2/23/14 WEWRIWA

Thanks to everyone who commented with super constructive critique last week. I appreciate your time and good thoughts.

This week I continue with She Didn’t Say No. Taking place in 1960 where Grace Meredith, a studious nineteen year old is months away from graduating, youngest in her class. She meets Scott Dwyer, captain of the swim team, a big man on campus who takes an interest in her and when the library closes, they drive to a nearby beach in Nyack NY on a brisk early spring day.

excerpt in eight:


“There’s a small beach a little way up over some boulders and I warn you the Hudson River is darn cold right now but so beautiful.” He gave me another half grin, grabbed a blanket from the trunk and we climbed a short way.

Goose bumps rose on my arms from the breeze blowing across the water and without a jacket, I’m shaking thinking what an impression to make on this guy.
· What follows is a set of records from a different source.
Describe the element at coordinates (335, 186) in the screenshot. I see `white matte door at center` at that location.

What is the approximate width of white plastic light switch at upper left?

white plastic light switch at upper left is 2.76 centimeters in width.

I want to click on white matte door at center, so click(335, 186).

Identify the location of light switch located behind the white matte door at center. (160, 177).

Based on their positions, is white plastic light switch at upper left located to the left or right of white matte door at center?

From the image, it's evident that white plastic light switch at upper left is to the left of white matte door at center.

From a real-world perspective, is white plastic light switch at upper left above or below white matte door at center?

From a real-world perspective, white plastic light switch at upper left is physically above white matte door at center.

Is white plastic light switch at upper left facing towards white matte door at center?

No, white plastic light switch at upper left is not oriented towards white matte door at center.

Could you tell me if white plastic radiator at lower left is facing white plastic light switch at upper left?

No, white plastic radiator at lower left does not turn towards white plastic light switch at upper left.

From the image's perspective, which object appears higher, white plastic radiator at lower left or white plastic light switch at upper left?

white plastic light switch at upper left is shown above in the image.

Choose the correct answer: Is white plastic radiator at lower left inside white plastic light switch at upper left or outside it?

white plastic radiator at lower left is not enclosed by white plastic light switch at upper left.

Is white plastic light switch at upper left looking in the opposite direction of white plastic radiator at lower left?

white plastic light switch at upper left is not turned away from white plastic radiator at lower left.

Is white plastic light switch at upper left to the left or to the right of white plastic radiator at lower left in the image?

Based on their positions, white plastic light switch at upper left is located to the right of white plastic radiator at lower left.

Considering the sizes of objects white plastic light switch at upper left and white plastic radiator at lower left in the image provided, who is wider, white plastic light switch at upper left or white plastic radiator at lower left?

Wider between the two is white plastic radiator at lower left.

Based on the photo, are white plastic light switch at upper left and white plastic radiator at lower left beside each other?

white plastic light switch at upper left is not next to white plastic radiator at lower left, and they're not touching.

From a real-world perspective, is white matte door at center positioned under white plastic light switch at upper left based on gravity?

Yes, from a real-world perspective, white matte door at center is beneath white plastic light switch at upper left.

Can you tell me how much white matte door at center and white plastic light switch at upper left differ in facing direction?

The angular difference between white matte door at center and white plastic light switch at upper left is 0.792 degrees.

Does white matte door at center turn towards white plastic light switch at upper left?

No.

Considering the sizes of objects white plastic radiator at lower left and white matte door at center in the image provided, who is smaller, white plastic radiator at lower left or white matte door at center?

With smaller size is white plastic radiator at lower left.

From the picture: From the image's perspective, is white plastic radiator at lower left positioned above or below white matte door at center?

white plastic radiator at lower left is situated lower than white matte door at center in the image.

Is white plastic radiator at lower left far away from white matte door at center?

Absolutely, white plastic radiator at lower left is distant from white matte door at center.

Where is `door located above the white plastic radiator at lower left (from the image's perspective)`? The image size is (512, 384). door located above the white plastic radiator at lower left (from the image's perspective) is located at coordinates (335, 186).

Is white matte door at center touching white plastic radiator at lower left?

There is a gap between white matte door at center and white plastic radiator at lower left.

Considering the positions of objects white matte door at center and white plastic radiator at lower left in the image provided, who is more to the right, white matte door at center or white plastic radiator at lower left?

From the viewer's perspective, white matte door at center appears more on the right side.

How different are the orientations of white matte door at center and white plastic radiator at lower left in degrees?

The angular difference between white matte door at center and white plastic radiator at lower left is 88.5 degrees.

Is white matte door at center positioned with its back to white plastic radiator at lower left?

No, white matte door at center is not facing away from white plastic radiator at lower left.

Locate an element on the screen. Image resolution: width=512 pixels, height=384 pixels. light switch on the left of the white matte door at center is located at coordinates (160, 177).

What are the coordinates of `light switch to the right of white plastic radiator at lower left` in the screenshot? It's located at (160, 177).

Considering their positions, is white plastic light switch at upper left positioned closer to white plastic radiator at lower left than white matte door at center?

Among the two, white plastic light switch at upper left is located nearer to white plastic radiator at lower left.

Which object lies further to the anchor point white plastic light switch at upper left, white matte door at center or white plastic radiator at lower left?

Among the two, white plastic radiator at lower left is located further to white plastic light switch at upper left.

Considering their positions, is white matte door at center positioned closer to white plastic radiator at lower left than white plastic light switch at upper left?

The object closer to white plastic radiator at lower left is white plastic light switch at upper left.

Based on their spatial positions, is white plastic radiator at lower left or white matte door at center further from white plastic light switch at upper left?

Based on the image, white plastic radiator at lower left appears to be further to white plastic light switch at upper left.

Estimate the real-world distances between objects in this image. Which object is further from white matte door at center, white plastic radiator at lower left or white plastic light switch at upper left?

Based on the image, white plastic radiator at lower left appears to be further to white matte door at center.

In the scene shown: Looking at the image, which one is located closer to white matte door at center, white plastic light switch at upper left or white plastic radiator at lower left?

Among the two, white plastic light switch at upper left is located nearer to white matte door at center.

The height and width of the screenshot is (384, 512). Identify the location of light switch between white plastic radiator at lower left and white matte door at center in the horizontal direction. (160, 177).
And suddenly Scott wrapped his arms and the blanket around us and we were all alone with our body heat warming to overwhelm me with a yearning I’d never experienced before.
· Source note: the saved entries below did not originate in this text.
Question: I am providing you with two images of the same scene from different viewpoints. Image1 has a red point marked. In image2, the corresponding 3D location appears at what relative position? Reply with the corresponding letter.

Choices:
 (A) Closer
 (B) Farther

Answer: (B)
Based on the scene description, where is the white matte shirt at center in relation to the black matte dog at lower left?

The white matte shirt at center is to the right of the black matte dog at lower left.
The kiss, tentative at first, made me tingle all over; I’d never had a boyfriend before and this feeling was new to me so here I am at nineteen not knowing what to do with a first kiss, for God sake.

“Well, uh hi Scott, you’re um, a good kisser.”
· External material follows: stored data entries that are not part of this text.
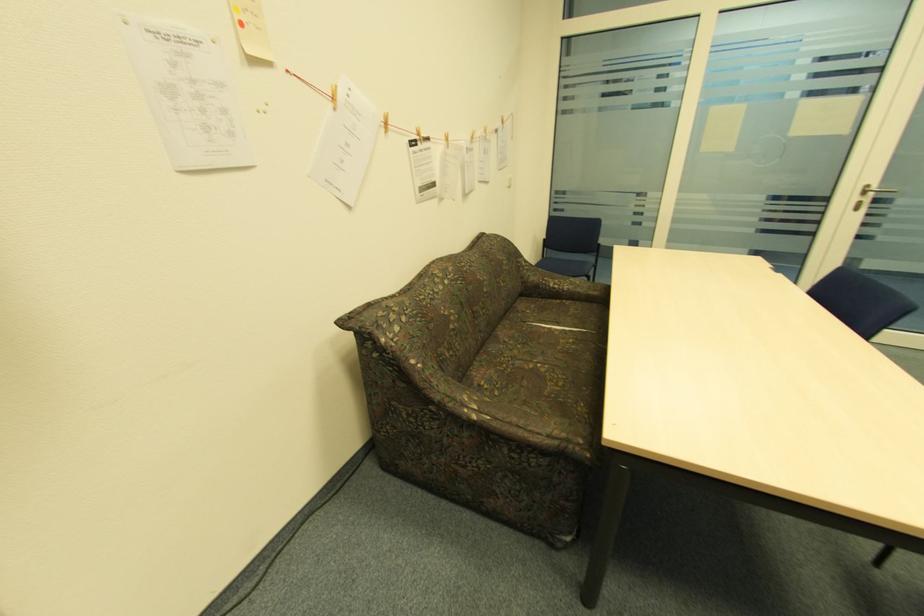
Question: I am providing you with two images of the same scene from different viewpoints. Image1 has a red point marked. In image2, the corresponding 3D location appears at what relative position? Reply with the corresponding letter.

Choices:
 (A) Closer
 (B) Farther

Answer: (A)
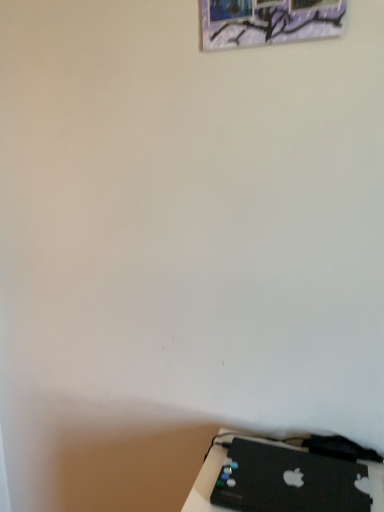
Question: From their relative heights in the image, would you say black matte laptop at lower right is taller or shorter than metallic silver picture frame at upper center?

Choices:
 (A) short
 (B) tall

Answer: (A)

Question: From the image's perspective, is black matte laptop at lower right located above or below metallic silver picture frame at upper center?

Choices:
 (A) below
 (B) above

Answer: (A)

Question: Is black matte laptop at lower right to the left or to the right of metallic silver picture frame at upper center in the image?

Choices:
 (A) left
 (B) right

Answer: (B)

Question: In the image, is metallic silver picture frame at upper center positioned in front of or behind black matte laptop at lower right?

Choices:
 (A) front
 (B) behind

Answer: (B)

Question: Considering the positions of point (332, 33) and point (291, 508), is point (332, 33) closer or farther from the camera than point (291, 508)?

Choices:
 (A) farther
 (B) closer

Answer: (A)

Question: Is metallic silver picture frame at upper center spatially inside black matte laptop at lower right, or outside of it?

Choices:
 (A) inside
 (B) outside

Answer: (B)

Question: From the image's perspective, is metallic silver picture frame at upper center located above or below black matte laptop at lower right?

Choices:
 (A) below
 (B) above

Answer: (B)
Laughing, he hugged me tight, said “Only good, huh well I can do better than that,” and this time the kiss curled my socks and knocked me for a loop.

Gasping for breath, I yelled, “Bingo,” and the wind carried my word across the river and boomeranged back for an echo that sounded like “Bingo, bing, bin.”

                                                                                                                                             Say No CVR ARe

for more snippets from talented writers:







Shout out news: Thrilled to announce a 5 star review for No Time for Green Bananas from the renowned LASR Reviews.

28 thoughts on “2/23/14 WEWRIWA

  1. lol! Really fun excerpt, Charmaine! Love that line about curling her socks.

    I think you switched tenses a couple times, from past to present. Both characters’ personalities come through clearly, and that’s not easy to do in such a short space 🙂

  2. So, is this where she doesn’t say no…let’s it go all the way…and ends up prego? Or does she say no this time…but regrets it, so later learns not to say no? Hmmm, got me wondering.

  3. I loved the last sentence, especially his reaction to her hesitation. This seems like an interesting read, and you’ve picked an intriguing time period for the setting. Good snippet!

  4. As always, your details paint a vivid scene. You utilize touch, sound,sight… And your stories have a way of taking the reader back to an innocent time. We were all there, once. 🙂 Good 8 🙂

  5. Brr, you can feel the cold–I’ve had outings like that, where suddenly your clothes are just not keeping you warm anymore…

    Love the “Bingo!” It made me smile. I hope he takes it as a compliment.

  6. I think it might be a bit late for the birds and the bees talk – her naivety is adorable but no doubt as to where this is heading. Good descriptions.